> [Exercise requirements] Set down exactly, from the records below, the line with "#632c00; stroke: #967967;" through the line with "M1651 61 1691 91 1666 125 1625 95Z", and nothing else.

> [Supplied entries]
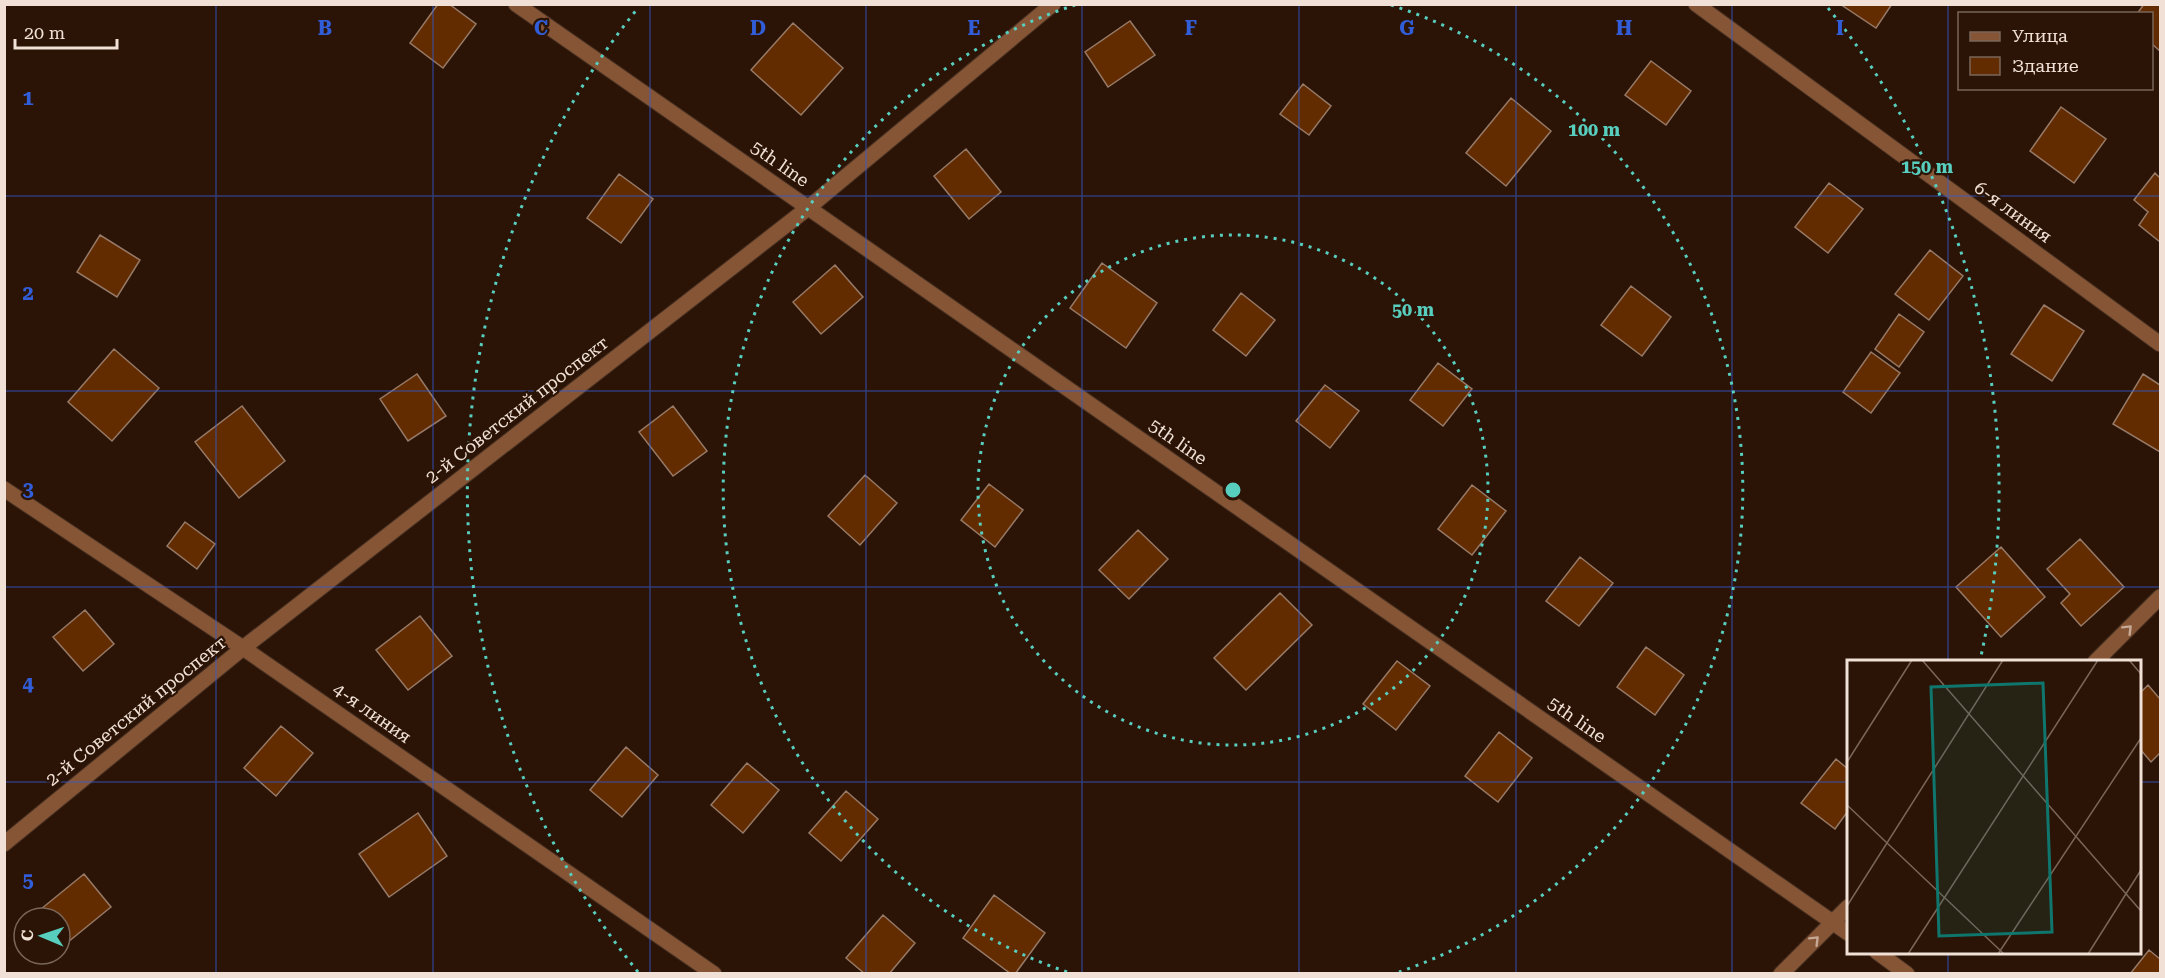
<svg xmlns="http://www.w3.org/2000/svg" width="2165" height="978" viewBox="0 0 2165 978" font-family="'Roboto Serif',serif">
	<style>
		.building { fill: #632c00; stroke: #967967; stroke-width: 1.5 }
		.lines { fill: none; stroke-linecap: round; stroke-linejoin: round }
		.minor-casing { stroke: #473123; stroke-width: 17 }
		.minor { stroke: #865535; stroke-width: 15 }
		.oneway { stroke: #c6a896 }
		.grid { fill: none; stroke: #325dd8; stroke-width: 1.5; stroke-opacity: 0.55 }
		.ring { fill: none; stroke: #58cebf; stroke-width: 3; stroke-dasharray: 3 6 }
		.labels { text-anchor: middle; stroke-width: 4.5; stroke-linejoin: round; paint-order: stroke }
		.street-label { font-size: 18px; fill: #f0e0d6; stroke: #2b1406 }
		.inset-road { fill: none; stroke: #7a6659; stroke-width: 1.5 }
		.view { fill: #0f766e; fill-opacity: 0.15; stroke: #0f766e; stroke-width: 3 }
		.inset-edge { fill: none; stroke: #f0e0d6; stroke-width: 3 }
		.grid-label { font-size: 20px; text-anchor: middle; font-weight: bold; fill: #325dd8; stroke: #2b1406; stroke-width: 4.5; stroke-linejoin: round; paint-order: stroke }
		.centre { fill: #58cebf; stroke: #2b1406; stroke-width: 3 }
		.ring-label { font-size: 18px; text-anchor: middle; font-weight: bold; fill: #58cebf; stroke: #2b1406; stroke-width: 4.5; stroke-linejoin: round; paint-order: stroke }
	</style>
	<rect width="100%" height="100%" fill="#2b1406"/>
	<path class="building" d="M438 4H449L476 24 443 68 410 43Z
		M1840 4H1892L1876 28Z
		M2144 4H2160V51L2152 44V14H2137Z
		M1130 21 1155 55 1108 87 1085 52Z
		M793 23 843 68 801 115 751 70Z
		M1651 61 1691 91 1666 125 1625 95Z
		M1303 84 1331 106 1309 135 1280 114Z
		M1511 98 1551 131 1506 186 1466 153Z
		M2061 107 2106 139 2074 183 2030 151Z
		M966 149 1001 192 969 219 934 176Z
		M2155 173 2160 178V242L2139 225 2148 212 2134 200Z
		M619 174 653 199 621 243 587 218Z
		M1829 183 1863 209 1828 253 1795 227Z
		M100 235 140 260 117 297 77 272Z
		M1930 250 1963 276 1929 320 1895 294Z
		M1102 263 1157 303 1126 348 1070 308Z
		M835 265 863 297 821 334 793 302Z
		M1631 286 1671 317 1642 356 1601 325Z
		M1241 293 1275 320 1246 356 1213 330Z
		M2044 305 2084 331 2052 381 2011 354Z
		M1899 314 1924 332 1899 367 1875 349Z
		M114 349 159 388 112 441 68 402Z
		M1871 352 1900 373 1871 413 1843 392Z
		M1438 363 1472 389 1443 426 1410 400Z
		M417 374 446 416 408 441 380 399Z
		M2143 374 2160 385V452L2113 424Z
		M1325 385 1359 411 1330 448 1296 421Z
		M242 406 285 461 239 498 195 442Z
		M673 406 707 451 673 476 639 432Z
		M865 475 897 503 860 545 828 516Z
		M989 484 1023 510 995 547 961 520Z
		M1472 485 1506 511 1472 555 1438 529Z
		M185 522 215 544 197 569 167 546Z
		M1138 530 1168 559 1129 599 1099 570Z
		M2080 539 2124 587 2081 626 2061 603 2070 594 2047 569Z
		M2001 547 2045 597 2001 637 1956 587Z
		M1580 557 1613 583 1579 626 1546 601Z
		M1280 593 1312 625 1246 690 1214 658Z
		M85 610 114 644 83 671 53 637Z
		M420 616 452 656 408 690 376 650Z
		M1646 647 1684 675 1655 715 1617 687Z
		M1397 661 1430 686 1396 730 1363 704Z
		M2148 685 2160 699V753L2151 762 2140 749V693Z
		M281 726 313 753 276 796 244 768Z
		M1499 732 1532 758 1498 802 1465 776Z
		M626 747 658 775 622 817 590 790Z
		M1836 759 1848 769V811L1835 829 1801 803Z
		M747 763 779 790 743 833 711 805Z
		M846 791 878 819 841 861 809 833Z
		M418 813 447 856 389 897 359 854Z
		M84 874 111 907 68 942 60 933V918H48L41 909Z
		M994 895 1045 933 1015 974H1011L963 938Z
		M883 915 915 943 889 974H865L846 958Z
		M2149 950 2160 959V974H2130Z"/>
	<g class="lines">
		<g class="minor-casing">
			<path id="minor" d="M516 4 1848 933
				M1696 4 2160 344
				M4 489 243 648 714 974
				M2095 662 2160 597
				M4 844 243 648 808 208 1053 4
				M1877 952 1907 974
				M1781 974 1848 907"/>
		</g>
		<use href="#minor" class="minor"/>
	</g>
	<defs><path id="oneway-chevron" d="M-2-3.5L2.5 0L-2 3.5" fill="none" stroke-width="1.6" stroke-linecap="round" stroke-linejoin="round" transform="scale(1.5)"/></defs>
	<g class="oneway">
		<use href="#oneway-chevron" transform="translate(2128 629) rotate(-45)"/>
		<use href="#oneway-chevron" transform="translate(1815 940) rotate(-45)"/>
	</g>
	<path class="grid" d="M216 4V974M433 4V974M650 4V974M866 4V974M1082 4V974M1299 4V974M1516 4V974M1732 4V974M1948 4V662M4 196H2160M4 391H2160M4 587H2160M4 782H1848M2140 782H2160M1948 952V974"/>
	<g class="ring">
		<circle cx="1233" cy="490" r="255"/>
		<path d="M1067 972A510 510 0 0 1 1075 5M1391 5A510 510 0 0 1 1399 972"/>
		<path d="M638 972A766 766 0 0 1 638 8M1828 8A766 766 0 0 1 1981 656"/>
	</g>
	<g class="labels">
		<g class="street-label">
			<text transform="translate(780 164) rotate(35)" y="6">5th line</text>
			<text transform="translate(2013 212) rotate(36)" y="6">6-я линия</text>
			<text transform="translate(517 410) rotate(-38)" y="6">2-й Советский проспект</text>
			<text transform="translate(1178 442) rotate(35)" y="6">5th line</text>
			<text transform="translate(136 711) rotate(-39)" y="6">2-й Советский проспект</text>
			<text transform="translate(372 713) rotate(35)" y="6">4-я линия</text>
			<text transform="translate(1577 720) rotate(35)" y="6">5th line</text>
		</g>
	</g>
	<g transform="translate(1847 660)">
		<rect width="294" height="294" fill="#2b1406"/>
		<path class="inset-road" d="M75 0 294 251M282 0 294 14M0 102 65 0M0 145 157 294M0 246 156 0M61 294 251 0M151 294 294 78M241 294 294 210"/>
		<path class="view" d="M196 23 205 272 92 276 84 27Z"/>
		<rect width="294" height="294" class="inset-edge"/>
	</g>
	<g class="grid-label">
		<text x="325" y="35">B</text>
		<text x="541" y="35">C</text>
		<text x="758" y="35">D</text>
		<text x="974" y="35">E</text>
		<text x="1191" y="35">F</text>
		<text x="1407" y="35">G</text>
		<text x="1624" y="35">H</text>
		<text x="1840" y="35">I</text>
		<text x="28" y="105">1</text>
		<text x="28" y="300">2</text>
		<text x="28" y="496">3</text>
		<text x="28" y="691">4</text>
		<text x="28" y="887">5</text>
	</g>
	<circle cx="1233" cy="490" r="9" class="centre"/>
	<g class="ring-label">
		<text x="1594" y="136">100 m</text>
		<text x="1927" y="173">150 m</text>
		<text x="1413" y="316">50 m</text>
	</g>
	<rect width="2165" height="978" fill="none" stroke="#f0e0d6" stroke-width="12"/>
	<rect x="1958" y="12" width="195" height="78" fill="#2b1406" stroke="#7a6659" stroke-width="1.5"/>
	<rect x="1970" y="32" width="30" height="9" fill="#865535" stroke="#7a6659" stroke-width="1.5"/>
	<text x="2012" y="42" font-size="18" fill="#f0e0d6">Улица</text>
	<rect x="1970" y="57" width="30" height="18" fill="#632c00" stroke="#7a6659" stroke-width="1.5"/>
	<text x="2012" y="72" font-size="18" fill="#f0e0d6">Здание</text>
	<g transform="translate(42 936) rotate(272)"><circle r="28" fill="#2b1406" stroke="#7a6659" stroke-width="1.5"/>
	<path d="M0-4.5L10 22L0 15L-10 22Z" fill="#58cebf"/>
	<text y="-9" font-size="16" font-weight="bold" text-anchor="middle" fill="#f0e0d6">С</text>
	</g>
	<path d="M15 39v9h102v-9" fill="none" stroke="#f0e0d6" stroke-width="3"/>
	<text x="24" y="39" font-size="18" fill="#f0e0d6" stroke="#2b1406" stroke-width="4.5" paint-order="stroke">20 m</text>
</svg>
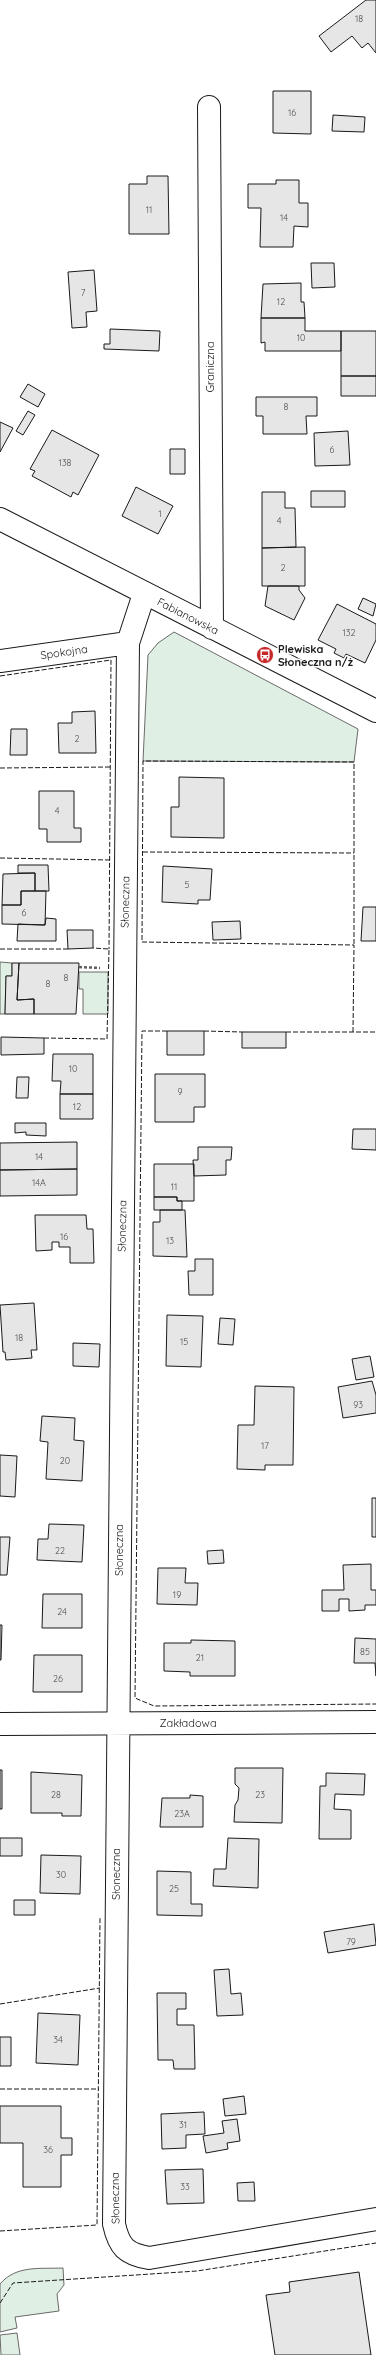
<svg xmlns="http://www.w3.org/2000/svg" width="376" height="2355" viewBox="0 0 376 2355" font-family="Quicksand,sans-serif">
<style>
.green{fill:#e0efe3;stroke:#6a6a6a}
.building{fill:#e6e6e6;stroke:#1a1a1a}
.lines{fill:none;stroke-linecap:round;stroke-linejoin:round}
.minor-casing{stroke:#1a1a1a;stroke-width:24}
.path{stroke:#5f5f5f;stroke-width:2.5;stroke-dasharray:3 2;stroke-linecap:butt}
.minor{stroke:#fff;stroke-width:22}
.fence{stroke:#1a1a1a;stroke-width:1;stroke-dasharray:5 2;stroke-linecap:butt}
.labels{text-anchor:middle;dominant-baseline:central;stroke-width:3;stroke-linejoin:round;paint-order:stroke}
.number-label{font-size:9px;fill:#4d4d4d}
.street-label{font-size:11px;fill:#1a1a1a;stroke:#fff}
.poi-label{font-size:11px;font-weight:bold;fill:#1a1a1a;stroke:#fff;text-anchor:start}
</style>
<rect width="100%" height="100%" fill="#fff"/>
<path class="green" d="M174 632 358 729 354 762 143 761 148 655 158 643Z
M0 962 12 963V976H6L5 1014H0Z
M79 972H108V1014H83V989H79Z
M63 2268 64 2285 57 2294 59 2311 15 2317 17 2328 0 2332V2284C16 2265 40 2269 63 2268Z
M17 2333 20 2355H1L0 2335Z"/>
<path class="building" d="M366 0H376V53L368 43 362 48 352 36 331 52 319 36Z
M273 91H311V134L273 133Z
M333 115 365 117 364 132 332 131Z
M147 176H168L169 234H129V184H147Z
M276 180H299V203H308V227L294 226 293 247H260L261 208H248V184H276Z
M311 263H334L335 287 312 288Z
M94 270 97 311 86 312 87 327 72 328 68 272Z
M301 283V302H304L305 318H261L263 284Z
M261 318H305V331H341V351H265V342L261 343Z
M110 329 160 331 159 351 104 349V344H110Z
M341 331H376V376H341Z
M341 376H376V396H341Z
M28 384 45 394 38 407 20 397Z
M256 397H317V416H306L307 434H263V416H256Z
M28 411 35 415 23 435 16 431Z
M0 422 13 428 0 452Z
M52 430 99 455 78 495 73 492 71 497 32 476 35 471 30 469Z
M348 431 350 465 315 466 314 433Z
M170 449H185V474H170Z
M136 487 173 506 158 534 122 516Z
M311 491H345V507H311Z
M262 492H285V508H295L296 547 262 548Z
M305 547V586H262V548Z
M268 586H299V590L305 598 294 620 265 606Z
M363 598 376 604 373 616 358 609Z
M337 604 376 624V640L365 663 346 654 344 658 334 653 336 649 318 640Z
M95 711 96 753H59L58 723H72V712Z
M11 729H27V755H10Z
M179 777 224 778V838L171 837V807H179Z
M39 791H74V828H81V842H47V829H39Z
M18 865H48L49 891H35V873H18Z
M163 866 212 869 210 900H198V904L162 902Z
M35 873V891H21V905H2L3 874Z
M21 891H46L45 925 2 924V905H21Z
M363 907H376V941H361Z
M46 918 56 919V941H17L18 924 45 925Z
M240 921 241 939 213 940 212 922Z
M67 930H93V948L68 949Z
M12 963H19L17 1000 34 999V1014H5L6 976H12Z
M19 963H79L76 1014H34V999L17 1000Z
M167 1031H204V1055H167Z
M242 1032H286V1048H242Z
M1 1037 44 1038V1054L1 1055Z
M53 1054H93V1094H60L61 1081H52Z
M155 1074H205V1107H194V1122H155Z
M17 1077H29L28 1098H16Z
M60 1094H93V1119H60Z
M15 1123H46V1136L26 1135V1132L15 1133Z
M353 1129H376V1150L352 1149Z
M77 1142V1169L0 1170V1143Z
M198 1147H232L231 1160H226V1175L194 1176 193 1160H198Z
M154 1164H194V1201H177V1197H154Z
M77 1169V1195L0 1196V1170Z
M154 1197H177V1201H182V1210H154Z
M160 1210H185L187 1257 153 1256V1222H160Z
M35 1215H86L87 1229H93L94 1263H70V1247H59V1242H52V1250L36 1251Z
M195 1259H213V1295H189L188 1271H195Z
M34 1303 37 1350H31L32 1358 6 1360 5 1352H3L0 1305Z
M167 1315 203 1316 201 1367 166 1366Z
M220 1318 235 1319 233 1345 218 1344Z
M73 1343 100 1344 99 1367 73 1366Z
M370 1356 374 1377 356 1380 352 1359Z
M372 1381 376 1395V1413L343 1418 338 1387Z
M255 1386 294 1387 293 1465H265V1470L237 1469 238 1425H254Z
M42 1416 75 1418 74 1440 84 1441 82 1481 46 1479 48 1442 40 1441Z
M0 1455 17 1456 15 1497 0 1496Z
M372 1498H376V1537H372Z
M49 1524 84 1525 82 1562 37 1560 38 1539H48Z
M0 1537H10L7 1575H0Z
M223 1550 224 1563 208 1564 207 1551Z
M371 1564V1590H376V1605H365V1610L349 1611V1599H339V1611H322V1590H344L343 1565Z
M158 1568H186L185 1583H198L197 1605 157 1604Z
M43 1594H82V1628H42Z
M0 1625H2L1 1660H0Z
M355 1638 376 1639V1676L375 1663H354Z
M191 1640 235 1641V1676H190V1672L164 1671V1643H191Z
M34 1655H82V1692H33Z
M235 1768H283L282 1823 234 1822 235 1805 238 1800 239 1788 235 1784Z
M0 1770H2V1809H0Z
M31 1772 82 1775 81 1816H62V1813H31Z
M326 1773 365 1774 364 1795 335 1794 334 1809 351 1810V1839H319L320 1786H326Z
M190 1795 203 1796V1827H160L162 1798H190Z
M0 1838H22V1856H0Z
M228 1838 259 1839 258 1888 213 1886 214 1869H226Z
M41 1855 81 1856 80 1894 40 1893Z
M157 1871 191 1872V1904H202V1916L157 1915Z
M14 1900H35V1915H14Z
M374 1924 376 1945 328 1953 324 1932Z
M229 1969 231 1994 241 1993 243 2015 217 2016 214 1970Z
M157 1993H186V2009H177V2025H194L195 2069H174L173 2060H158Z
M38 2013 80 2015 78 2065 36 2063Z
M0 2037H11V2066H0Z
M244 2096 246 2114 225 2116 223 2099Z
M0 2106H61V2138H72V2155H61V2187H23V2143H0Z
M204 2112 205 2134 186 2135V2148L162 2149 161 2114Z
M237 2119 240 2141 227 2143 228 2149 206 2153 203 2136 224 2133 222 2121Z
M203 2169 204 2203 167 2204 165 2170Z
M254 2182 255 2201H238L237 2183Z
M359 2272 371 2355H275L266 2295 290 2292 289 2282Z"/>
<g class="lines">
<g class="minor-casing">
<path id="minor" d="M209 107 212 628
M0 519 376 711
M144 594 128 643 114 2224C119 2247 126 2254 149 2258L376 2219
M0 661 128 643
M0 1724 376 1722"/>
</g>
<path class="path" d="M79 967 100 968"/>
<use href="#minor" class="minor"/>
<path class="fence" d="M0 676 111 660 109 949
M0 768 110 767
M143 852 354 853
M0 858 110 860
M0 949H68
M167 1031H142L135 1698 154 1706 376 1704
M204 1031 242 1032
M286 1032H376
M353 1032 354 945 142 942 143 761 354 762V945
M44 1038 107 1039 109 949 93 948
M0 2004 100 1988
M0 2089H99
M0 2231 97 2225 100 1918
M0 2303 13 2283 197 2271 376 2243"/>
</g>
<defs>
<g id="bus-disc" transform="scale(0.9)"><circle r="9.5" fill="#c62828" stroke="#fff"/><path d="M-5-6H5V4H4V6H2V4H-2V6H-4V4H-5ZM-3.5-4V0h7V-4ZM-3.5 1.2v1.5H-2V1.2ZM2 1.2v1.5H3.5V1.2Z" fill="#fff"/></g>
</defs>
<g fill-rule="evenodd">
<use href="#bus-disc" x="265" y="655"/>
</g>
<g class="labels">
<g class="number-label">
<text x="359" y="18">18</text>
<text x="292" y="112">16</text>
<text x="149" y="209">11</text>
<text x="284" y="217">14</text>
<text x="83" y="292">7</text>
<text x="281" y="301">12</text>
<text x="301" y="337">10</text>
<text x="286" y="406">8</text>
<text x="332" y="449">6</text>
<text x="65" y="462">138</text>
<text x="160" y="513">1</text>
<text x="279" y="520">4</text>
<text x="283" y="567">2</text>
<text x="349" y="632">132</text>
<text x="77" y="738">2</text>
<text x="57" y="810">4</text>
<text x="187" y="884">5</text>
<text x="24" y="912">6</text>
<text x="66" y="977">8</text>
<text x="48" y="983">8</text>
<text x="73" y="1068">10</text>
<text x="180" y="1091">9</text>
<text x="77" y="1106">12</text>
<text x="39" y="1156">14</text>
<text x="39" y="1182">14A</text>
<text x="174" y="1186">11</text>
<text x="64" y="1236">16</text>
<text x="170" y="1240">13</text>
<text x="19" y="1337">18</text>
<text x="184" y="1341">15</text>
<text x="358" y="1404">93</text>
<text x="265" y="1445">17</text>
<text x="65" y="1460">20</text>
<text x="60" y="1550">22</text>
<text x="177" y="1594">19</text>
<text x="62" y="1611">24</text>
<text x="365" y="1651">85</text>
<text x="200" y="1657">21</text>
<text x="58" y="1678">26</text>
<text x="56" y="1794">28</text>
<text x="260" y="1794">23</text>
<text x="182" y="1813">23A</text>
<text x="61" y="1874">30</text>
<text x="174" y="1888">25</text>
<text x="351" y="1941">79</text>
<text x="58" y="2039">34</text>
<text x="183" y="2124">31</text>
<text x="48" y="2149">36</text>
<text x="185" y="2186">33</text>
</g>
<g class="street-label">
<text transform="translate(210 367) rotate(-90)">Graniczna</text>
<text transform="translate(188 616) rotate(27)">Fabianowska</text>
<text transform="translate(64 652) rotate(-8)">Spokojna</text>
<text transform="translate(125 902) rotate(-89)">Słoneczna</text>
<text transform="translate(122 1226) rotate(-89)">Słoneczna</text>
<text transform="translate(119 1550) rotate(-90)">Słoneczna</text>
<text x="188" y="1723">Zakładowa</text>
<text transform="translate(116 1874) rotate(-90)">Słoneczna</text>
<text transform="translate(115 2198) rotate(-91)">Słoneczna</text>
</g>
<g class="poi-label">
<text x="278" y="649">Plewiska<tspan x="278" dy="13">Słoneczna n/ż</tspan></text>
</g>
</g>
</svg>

> [Exercise solution]
		.building { fill: #632c00; stroke: #967967; stroke-width: 1.5 }
		.lines { fill: none; stroke-linecap: round; stroke-linejoin: round }
		.minor-casing { stroke: #473123; stroke-width: 17 }
		.minor { stroke: #865535; stroke-width: 15 }
		.oneway { stroke: #c6a896 }
		.grid { fill: none; stroke: #325dd8; stroke-width: 1.5; stroke-opacity: 0.55 }
		.ring { fill: none; stroke: #58cebf; stroke-width: 3; stroke-dasharray: 3 6 }
		.labels { text-anchor: middle; stroke-width: 4.5; stroke-linejoin: round; paint-order: stroke }
		.street-label { font-size: 18px; fill: #f0e0d6; stroke: #2b1406 }
		.inset-road { fill: none; stroke: #7a6659; stroke-width: 1.5 }
		.view { fill: #0f766e; fill-opacity: 0.15; stroke: #0f766e; stroke-width: 3 }
		.inset-edge { fill: none; stroke: #f0e0d6; stroke-width: 3 }
		.grid-label { font-size: 20px; text-anchor: middle; font-weight: bold; fill: #325dd8; stroke: #2b1406; stroke-width: 4.5; stroke-linejoin: round; paint-order: stroke }
		.centre { fill: #58cebf; stroke: #2b1406; stroke-width: 3 }
		.ring-label { font-size: 18px; text-anchor: middle; font-weight: bold; fill: #58cebf; stroke: #2b1406; stroke-width: 4.5; stroke-linejoin: round; paint-order: stroke }
	</style>
	<rect width="100%" height="100%" fill="#2b1406"/>
	<path class="building" d="M438 4H449L476 24 443 68 410 43Z
		M1840 4H1892L1876 28Z
		M2144 4H2160V51L2152 44V14H2137Z
		M1130 21 1155 55 1108 87 1085 52Z
		M793 23 843 68 801 115 751 70Z
		M1651 61 1691 91 1666 125 1625 95Z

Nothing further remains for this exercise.